The article “Intuition, deliberation, and the evolution of cooperation,” by Bear and Rand (1), uses game theoretic models to examine the role of intuition and deliberation in human cooperation. The premise is that dual processes characterize human social decision making: “(i) automatic, intuitive processes that are relatively effortless but inflexible; and (ii) controlled, deliberative processes that are relatively effortful but flexible” (1). The objective is to “provide a formal theoretical framework for considering the question of whether prosociality is intuitive or whether it requires self-control,” and the article concludes that “evolution never favors strategies for which deliberation increases cooperation” (1). However, the evolutionary model suffers from a serious shortcoming; it precludes the survival of altruistic individuals—thought to represent a major share of human populations (2). It is therefore not suitable for addressing whether human cooperative behavior is intuitive.

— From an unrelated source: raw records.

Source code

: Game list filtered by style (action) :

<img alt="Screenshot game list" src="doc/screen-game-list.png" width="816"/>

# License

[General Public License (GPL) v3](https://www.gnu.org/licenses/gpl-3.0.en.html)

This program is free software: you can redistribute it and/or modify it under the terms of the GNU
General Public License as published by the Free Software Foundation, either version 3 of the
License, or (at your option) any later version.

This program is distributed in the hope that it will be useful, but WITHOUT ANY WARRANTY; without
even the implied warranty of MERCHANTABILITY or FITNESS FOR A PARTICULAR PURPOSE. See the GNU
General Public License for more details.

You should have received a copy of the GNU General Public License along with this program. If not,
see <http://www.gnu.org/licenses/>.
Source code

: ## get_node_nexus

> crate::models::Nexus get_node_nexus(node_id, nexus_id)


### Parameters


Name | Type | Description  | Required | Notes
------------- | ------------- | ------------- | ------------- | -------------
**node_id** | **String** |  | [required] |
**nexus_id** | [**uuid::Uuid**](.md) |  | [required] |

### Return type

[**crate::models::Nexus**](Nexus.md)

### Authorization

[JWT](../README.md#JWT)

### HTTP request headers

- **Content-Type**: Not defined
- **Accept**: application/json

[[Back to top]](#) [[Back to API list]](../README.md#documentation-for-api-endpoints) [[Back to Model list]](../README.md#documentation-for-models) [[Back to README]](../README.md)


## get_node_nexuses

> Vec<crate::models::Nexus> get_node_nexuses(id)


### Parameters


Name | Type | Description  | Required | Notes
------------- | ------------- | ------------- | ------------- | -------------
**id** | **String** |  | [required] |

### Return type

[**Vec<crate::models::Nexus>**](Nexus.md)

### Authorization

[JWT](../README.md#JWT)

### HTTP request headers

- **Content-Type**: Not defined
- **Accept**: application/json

Although the model can account for prosocial behavior in one-shot interactions, such as one-shot prisoner’s dilemmas, the cooperation observed is rooted in self-interest and explained as a spillover “from settings where cooperative behavior can be payoff-maximizing.” Such strategic cooperation stands in contrast to intrinsically altruistic behavior, which is thought to represent a defining feature of human social interaction, across cultures (3). A case in point is the concept of strong reciprocity—which combines the altruistic propensity to reward others for cooperative, norm-abiding behavior with the predisposition to punish others for norm violations or noncooperative behavior, even when individually costly (3). Altruistic behavior often finds its motivational source in prosocial emotions, among which the most important are “empathy”—the apprehension or comprehension of another’s emotional state—and “empathetic concern,” better known as sympathy (4). Another source is “warm glow,” or impure altruism—the individual is motivated by emotional rewards from acting prosocially (5). For example, subjective satisfaction—as well as neural activity in areas associated with reward processing, the caudate and the right nucleus accumbens—are amplified when individuals voluntarily make transfers to a charity (6).

The model put forth by Bear and Rand (1), however, precludes altruism in equilibrium. Individuals play either a one-shot or a repeated prisoner’s dilemma, and costly deliberation allows for revision of strategies, in case initial strategies are suboptimal for the particular game at hand. An altruist who plays the repeated prisoner’s dilemma would prefer to cooperate, but so would a self-interested individual. In the one-shot game, however, the altruist would also prefer to cooperate, although this strategy is suboptimal in material terms. This puts the altruist at a disadvantage—those who play the defect strategy, even if only occasionally, would do better in reproductive terms, implying extinction of altruistic preferences. Similar reasoning implies that a population of altruists would not survive the introduction of selfish players.

It is evident that the model by Bear and Rand (1) precludes a crucial stylized fact about human social decision making: Cooperation is not only strategically motivated—it is often altruistic. A meaningful model of the evolution of human cooperation must produce at least one equilibrium consistent with this fact.

Footnotes

The authors declare no conflict of interest.